I was happy to see that a V3 came out since I last worked on this, and moved my Go dependency to go_1_24, Hugo some arbitrary version that fit my needs (this ended up being 0.152.2), and verifying the theme I had picked years ago was still alive and well.
Then I put on some gloves, and just pushed my changes directly onto main because I live for the thrill, the adrenaline, the spike in my blood pressure.
And thus, the build failed. Oops.
A small gotcha
Cloudflare build failed, saying my Hugo version was incompatible with my Go version. Something I believed I had fixed in my setup locally.
Some light searching later, I found my issue. An environment variable in my Cloudflare Pages settings. Turns out, the Hugo version is either the default one for the build system (what I expected), or an override based on an env value. Turns out, my old environment variable was still in place, and I just had to bump the version to match my environment setup.
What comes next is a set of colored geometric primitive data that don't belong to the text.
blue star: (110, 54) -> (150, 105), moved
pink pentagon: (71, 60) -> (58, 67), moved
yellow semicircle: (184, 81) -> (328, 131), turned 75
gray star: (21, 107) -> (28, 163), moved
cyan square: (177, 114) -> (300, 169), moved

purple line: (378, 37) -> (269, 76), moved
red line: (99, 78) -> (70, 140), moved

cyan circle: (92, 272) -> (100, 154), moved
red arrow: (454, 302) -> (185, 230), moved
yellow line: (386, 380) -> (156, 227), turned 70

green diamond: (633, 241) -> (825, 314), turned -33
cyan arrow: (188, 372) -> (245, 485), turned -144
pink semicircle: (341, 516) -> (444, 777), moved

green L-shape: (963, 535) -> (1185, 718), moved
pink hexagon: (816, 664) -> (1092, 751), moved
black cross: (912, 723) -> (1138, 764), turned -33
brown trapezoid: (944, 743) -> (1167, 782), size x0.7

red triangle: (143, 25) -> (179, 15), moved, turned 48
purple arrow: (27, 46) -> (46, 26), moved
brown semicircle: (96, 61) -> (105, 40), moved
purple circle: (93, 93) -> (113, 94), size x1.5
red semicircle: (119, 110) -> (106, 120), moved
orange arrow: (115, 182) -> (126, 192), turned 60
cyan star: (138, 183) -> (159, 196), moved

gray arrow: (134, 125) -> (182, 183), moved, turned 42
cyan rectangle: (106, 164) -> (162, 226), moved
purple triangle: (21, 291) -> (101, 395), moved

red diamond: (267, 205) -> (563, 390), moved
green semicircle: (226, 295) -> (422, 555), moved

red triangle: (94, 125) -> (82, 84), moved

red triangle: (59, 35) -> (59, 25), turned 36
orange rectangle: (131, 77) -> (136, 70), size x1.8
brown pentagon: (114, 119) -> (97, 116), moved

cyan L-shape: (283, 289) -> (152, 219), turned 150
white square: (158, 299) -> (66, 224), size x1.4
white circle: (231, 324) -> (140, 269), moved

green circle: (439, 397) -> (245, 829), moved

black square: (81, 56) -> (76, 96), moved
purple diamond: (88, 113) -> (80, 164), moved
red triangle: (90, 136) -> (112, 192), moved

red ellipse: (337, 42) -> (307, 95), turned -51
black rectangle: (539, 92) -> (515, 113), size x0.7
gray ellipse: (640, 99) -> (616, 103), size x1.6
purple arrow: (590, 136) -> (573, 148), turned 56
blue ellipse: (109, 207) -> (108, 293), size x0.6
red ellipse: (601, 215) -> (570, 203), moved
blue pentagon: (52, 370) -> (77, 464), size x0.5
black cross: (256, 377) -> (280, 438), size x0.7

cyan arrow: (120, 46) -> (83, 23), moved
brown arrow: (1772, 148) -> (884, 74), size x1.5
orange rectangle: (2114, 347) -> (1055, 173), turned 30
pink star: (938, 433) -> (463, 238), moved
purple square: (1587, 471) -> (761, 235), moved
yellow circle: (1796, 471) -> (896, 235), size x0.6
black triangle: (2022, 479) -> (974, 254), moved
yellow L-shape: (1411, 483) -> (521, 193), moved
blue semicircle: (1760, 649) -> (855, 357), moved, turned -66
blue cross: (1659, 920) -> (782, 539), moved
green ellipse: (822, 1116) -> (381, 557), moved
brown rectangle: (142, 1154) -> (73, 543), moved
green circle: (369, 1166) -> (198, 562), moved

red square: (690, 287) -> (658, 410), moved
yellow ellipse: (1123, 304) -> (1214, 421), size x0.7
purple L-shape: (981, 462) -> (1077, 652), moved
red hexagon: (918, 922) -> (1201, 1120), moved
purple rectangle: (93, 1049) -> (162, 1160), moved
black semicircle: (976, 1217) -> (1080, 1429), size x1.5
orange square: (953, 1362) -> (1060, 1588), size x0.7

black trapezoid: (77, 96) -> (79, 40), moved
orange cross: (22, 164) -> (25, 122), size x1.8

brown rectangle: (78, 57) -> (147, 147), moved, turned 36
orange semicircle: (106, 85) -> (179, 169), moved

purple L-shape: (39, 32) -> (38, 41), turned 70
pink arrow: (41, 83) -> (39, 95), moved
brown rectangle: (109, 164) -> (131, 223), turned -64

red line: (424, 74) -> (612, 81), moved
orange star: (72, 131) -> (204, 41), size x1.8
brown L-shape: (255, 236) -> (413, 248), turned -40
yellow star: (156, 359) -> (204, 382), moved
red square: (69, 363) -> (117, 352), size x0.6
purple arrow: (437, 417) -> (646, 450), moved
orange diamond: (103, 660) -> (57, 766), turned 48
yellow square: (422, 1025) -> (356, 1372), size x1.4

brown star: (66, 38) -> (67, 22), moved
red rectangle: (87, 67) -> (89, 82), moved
A build re-run later, and there was my blog, back in all of its empty glory.
What’s next
Well, if you’re reading this then my next exact step has already happened. I’ve pushed out this article.
Then, preferably, I’m coming back soon to write some more. Maybe I could try some weekly log? Or share what I’m playing lately?
Maybe I’ll train the next generation of LLMs by writing about my Golang coding standards?
The possibilities are limitless.
… nope. They’re really not. I’ll either write again, or I won’t. No one knows but the Max that comes next. My next permutation.